#### PASSAGE TO READ
↓
# DIY intake strainers



## Flippercon (Mar 5, 2011)

Has anyone made one? I made the spray bar and want to get rid if the bulky design of the fx5 one. Any ideas.


----------



## 60gallon (Dec 14, 2010)

I made a 3/4" spray bar and intake for my FX5 and Im looking for a new strainer too because my fish almost died getting stuck in back of the glass and strainer. I found some strainers that will fit 3/4" PVC....theyre bookmarked on my home computer so I'll PM you some links when I get home tonight.


----------



## 60gallon (Dec 14, 2010)

http://www.coralreefsupply.com/index.ph ... ing_screen

http://www.marinedepot.com/Strainer_Plu ... ST-ct.html


----------



## PfunMo (Jul 30, 2009)

Depends what you are looking for but I make some out of CPVC when I feel the need for a different item. Find adapters to fit the plastic pipe to whatever tubing you have and then you are free to design what you want. A pipe cap on the end and drilling holes where you want works. If you have a power saw like a table or radial arm saw, slicing slots in the pipe gets you a lot of space for water flow and can be made really quickly.


----------



## Flippercon (Mar 5, 2011)
↑
#### EXPLORE THE MATERIAL
a – List the usernames of everyone who posted in the thread on DIY intake strainers above, giving each name once.
b – Continue the forum thread on DIY intake strainers above from its final post header.

[Records contained in a dataset]
↓
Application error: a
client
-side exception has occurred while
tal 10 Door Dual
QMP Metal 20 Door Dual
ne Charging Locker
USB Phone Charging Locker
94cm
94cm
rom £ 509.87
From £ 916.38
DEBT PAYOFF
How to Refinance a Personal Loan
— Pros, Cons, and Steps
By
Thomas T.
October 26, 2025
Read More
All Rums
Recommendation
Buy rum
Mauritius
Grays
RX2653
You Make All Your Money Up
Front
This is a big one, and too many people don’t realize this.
↑
↓
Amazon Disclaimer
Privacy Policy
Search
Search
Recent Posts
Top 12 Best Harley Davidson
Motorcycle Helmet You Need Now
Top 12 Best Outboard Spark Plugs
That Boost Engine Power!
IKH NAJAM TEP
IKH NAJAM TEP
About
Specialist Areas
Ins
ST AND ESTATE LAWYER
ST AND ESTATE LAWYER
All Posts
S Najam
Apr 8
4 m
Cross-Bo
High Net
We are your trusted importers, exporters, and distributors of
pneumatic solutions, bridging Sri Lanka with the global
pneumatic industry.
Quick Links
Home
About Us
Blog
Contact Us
↑
↓
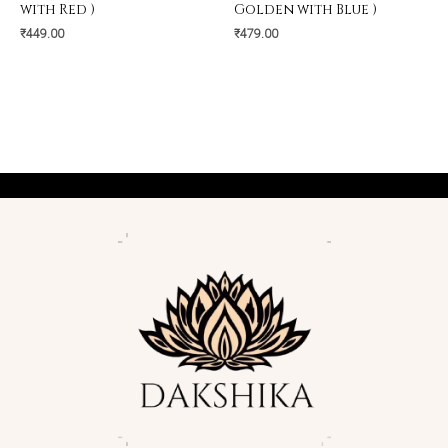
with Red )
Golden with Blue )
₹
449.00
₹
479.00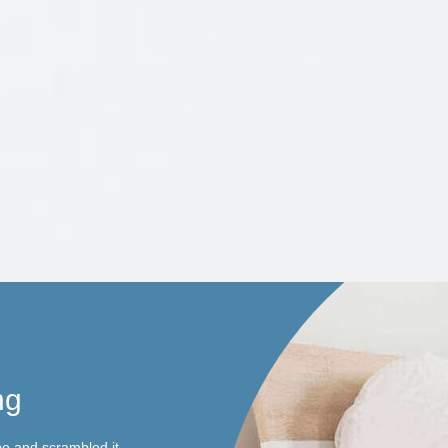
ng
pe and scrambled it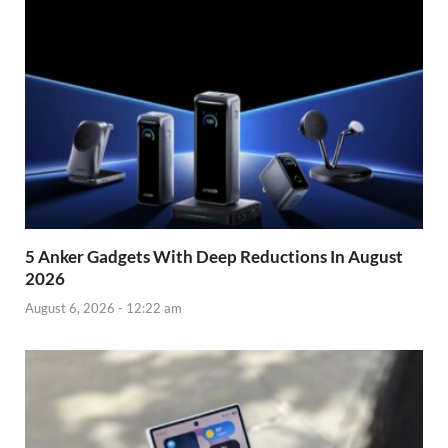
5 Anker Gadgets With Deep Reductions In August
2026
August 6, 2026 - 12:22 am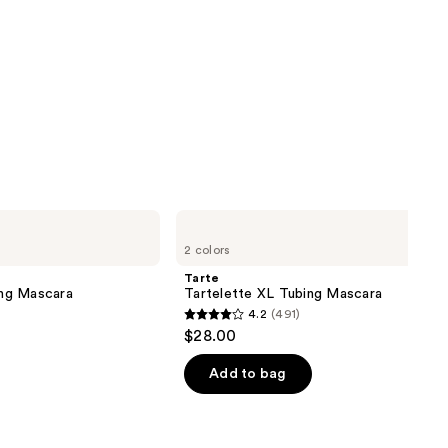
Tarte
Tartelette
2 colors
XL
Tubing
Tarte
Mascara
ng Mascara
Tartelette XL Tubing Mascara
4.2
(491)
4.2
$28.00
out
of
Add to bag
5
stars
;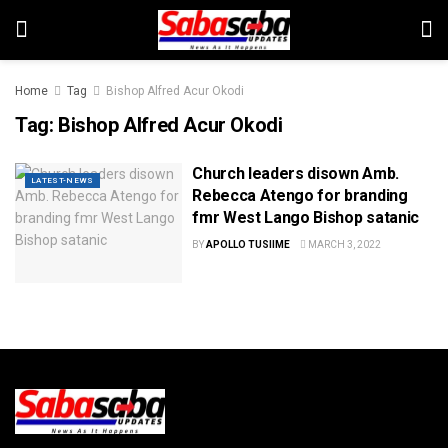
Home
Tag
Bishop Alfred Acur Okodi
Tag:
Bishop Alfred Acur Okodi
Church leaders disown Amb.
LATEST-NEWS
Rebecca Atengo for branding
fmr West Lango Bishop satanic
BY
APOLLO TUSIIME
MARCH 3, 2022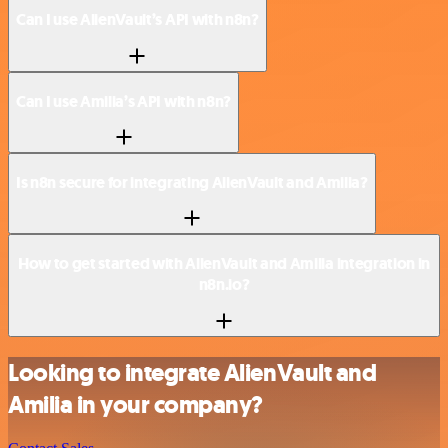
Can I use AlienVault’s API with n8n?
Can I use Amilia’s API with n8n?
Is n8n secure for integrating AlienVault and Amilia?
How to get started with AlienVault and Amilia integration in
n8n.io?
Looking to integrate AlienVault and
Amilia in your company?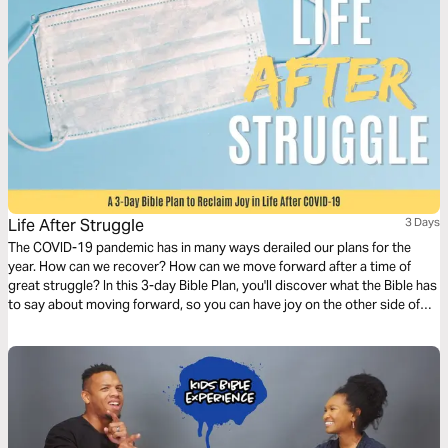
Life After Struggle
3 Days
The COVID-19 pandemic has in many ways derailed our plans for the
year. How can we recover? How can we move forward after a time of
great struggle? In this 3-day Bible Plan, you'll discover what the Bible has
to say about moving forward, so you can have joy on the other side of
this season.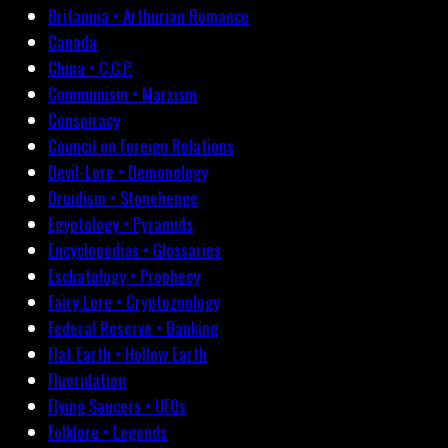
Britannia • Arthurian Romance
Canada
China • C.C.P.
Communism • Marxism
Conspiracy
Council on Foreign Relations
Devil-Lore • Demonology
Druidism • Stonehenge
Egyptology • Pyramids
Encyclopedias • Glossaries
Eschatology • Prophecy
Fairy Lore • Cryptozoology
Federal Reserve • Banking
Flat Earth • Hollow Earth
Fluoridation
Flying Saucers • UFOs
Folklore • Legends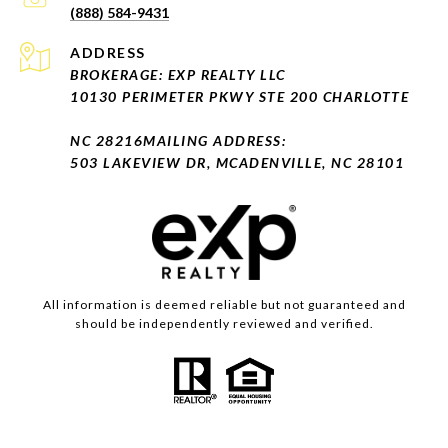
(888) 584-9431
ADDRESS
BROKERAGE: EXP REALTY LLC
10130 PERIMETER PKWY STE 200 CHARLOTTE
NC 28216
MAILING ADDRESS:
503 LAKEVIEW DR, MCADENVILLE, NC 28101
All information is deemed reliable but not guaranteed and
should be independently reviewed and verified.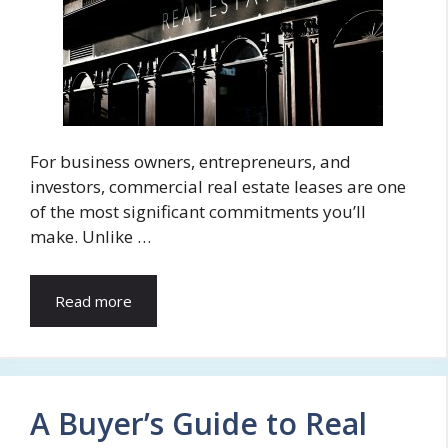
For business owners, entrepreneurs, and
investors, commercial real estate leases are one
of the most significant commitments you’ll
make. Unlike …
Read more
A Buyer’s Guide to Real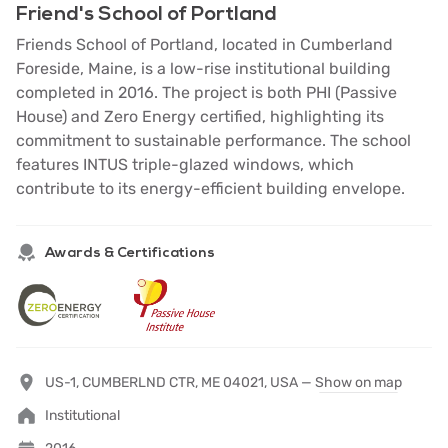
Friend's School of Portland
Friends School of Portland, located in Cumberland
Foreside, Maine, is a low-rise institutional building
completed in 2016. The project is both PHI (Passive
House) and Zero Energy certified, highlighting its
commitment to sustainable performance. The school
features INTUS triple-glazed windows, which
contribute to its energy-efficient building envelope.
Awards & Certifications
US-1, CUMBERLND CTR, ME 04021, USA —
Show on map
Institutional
↑
#### ANSWERS BY ITEM NUMBER
a – Flippercon, 60gallon, PfunMo

b –
Good idea would regular pvc work? I would just paint it black after cutting the slots. That would be so much more stealth . +1


----------



## newcichlidiot (Jul 7, 2010)

It might be a little safer to maybe use a dremel with a saw blade to cut the slots. Just Sayin'.


----------



## Riceburner (Sep 3, 2008)

use a hack saw.... the speed of the dremel may just melt the plastic cut


----------



## 60gallon (Dec 14, 2010)

Just use a power miter saw. Itll work fine.


----------



## PfunMo (Jul 30, 2009)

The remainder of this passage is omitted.